EXERCISE DATA =>
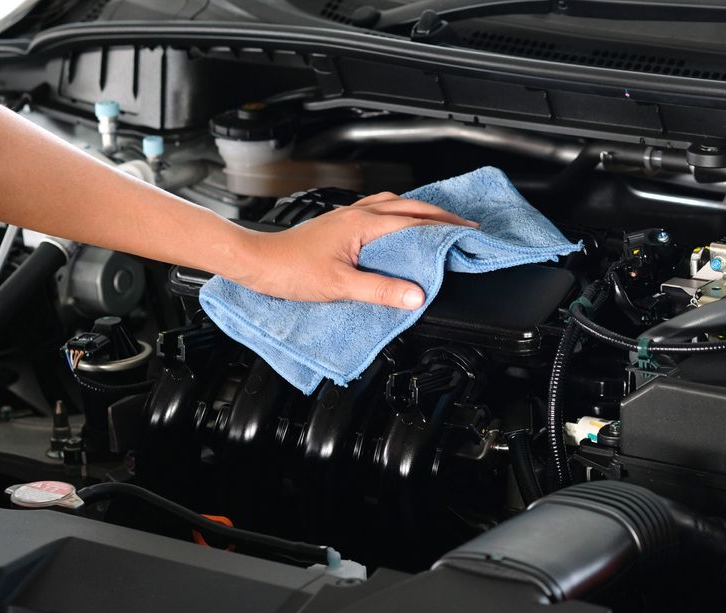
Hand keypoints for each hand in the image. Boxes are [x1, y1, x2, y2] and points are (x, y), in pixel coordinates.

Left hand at [224, 192, 476, 308]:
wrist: (258, 263)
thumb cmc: (291, 270)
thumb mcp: (341, 286)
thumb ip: (381, 290)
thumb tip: (416, 294)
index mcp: (363, 224)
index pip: (415, 223)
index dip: (444, 228)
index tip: (467, 234)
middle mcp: (357, 214)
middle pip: (409, 206)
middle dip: (440, 214)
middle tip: (464, 225)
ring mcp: (348, 216)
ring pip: (394, 204)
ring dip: (419, 210)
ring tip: (439, 221)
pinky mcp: (340, 224)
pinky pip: (378, 210)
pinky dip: (398, 214)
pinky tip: (399, 225)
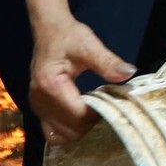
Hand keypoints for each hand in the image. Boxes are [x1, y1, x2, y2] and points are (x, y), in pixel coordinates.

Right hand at [29, 15, 134, 143]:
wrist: (49, 31)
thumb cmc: (68, 36)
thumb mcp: (89, 45)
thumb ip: (107, 62)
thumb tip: (128, 73)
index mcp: (50, 85)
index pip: (79, 115)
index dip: (98, 112)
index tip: (109, 98)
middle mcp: (39, 100)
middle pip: (72, 129)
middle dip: (91, 121)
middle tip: (103, 102)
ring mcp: (37, 107)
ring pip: (64, 135)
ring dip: (82, 127)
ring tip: (92, 107)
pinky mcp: (38, 109)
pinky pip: (54, 133)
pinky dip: (69, 129)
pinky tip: (79, 114)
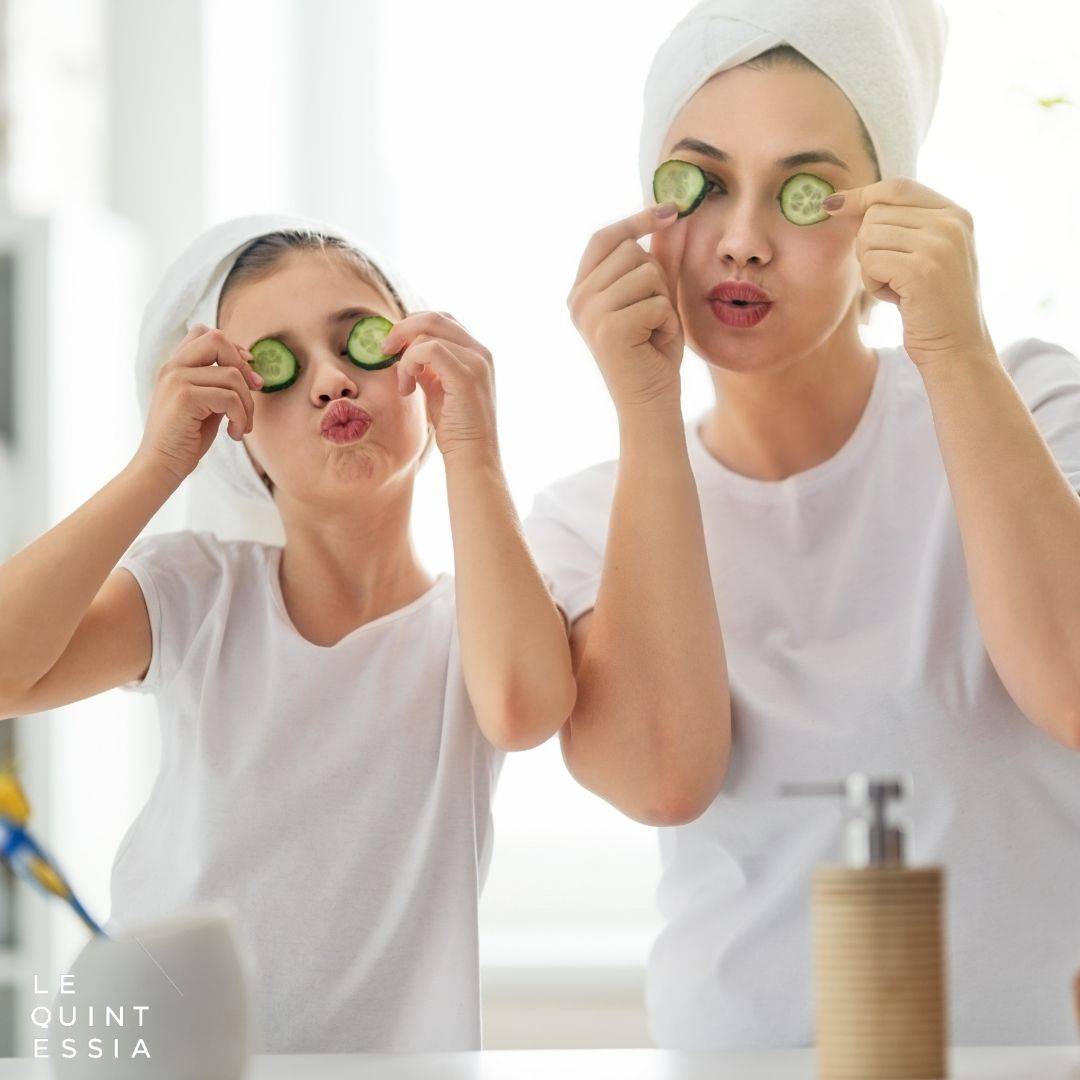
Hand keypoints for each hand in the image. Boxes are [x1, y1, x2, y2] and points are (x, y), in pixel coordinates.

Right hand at [135, 325, 262, 482]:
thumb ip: (218, 384)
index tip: (249, 372)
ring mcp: (176, 379)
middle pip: (217, 339)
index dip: (233, 347)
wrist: (160, 466)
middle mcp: (172, 367)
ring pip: (231, 375)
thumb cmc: (185, 439)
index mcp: (174, 365)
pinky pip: (230, 398)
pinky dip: (241, 417)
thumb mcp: (205, 404)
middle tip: (255, 390)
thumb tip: (249, 372)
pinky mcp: (184, 397)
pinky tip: (234, 434)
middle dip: (243, 366)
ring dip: (247, 404)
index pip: (204, 333)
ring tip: (242, 426)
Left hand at [380, 312, 497, 462]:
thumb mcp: (438, 389)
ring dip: (405, 355)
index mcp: (477, 352)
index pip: (441, 320)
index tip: (393, 348)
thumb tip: (405, 350)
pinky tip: (408, 386)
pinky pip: (428, 350)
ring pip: (428, 332)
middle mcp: (481, 352)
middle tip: (385, 351)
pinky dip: (410, 363)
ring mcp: (476, 361)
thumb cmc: (455, 428)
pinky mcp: (466, 375)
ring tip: (404, 383)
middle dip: (402, 330)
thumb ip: (428, 367)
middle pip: (434, 317)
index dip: (412, 327)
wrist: (472, 456)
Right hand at [568, 203, 686, 413]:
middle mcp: (578, 299)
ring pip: (645, 273)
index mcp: (582, 290)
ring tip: (654, 331)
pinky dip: (666, 322)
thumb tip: (675, 216)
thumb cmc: (653, 354)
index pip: (604, 238)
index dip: (636, 220)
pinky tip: (655, 343)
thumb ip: (662, 259)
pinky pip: (655, 301)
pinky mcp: (607, 328)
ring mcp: (589, 313)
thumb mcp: (658, 298)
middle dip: (656, 279)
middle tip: (653, 317)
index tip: (672, 209)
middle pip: (631, 251)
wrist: (650, 404)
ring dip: (663, 302)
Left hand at [823, 177, 989, 364]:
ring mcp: (939, 244)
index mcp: (955, 214)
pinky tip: (896, 299)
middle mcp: (951, 222)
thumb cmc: (931, 305)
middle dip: (869, 247)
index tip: (831, 205)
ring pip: (868, 237)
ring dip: (870, 268)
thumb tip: (845, 203)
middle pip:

EXERCISE PROMPT => Your answer must be the exact lines of the records from the first one through the line containing "index mcp: (363, 224)", with no pictures in it.

FINAL ANSWER =>
Hand keypoints for each hand in the image. Boxes are [x1, y1, x2, y2] and points are (x, y), in pixel coordinates.

Left hand at [224, 192, 476, 308]:
wrist: (258, 263)
thumb cmc: (291, 270)
thumb mcp: (341, 286)
thumb ip: (381, 290)
thumb tip: (416, 294)
index mcp: (363, 224)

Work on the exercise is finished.